* **Text extracted from each page**
#####
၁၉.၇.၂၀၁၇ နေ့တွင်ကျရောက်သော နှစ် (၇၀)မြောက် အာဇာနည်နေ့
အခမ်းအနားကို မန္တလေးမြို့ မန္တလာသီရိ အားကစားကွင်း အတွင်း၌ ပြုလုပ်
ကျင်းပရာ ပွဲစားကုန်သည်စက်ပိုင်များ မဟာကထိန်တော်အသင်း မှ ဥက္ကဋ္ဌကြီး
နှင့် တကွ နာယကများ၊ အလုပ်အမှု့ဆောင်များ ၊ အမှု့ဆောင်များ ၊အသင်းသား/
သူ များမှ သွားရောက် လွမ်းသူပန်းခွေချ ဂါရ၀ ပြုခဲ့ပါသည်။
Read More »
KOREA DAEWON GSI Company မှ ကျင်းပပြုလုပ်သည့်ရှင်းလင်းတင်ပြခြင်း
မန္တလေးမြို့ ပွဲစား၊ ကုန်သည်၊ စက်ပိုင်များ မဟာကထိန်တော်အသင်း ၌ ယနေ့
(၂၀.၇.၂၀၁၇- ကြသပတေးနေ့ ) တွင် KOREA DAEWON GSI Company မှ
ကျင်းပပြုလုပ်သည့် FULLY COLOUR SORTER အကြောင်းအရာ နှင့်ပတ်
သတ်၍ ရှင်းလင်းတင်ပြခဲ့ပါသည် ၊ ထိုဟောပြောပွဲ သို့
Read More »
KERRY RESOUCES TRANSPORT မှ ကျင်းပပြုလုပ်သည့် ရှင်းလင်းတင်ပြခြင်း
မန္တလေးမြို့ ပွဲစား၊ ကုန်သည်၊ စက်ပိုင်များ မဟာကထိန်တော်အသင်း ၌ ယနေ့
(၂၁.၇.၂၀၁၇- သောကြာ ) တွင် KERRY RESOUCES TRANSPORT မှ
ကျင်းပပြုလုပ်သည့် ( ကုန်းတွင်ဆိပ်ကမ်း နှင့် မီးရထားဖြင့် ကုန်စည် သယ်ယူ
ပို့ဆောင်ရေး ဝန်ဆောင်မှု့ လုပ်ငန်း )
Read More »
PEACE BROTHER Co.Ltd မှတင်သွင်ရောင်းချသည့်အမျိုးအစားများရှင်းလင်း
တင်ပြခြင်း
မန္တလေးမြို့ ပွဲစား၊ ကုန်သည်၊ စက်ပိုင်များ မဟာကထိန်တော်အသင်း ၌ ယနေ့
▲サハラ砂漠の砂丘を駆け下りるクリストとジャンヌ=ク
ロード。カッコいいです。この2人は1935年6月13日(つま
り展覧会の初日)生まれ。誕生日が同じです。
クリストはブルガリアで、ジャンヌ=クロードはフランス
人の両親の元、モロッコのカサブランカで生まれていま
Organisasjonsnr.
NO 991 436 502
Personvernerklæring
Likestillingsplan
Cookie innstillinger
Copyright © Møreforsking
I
#####
* **Job item**
Swap every "Read More" in the material for "Continue Reading" and give back the lines with nothing else changed.

* **Solved exercise**
၁၉.၇.၂၀၁၇ နေ့တွင်ကျရောက်သော နှစ် (၇၀)မြောက် အာဇာနည်နေ့
အခမ်းအနားကို မန္တလေးမြို့ မန္တလာသီရိ အားကစားကွင်း အတွင်း၌ ပြုလုပ်
ကျင်းပရာ ပွဲစားကုန်သည်စက်ပိုင်များ မဟာကထိန်တော်အသင်း မှ ဥက္ကဋ္ဌကြီး
နှင့် တကွ နာယကများ၊ အလုပ်အမှု့ဆောင်များ ၊ အမှု့ဆောင်များ ၊အသင်းသား/
သူ များမှ သွားရောက် လွမ်းသူပန်းခွေချ ဂါရ၀ ပြုခဲ့ပါသည်။
Continue Reading »
KOREA DAEWON GSI Company မှ ကျင်းပပြုလုပ်သည့်ရှင်းလင်းတင်ပြခြင်း
မန္တလေးမြို့ ပွဲစား၊ ကုန်သည်၊ စက်ပိုင်များ မဟာကထိန်တော်အသင်း ၌ ယနေ့
(၂၀.၇.၂၀၁၇- ကြသပတေးနေ့ ) တွင် KOREA DAEWON GSI Company မှ
ကျင်းပပြုလုပ်သည့် FULLY COLOUR SORTER အကြောင်းအရာ နှင့်ပတ်
သတ်၍ ရှင်းလင်းတင်ပြခဲ့ပါသည် ၊ ထိုဟောပြောပွဲ သို့
Continue Reading »
KERRY RESOUCES TRANSPORT မှ ကျင်းပပြုလုပ်သည့် ရှင်းလင်းတင်ပြခြင်း
မန္တလေးမြို့ ပွဲစား၊ ကုန်သည်၊ စက်ပိုင်များ မဟာကထိန်တော်အသင်း ၌ ယနေ့
(၂၁.၇.၂၀၁၇- သောကြာ ) တွင် KERRY RESOUCES TRANSPORT မှ
ကျင်းပပြုလုပ်သည့် ( ကုန်းတွင်ဆိပ်ကမ်း နှင့် မီးရထားဖြင့် ကုန်စည် သယ်ယူ
ပို့ဆောင်ရေး ဝန်ဆောင်မှု့ လုပ်ငန်း )
Continue Reading »
PEACE BROTHER Co.Ltd မှတင်သွင်ရောင်းချသည့်အမျိုးအစားများရှင်းလင်း
တင်ပြခြင်း
မန္တလေးမြို့ ပွဲစား၊ ကုန်သည်၊ စက်ပိုင်များ မဟာကထိန်တော်အသင်း ၌ ယနေ့
▲サハラ砂漠の砂丘を駆け下りるクリストとジャンヌ=ク
ロード。カッコいいです。この2人は1935年6月13日(つま
り展覧会の初日)生まれ。誕生日が同じです。
クリストはブルガリアで、ジャンヌ=クロードはフランス
人の両親の元、モロッコのカサブランカで生まれていま
Organisasjonsnr.
NO 991 436 502
Personvernerklæring
Likestillingsplan
Cookie innstillinger
Copyright © Møreforsking
I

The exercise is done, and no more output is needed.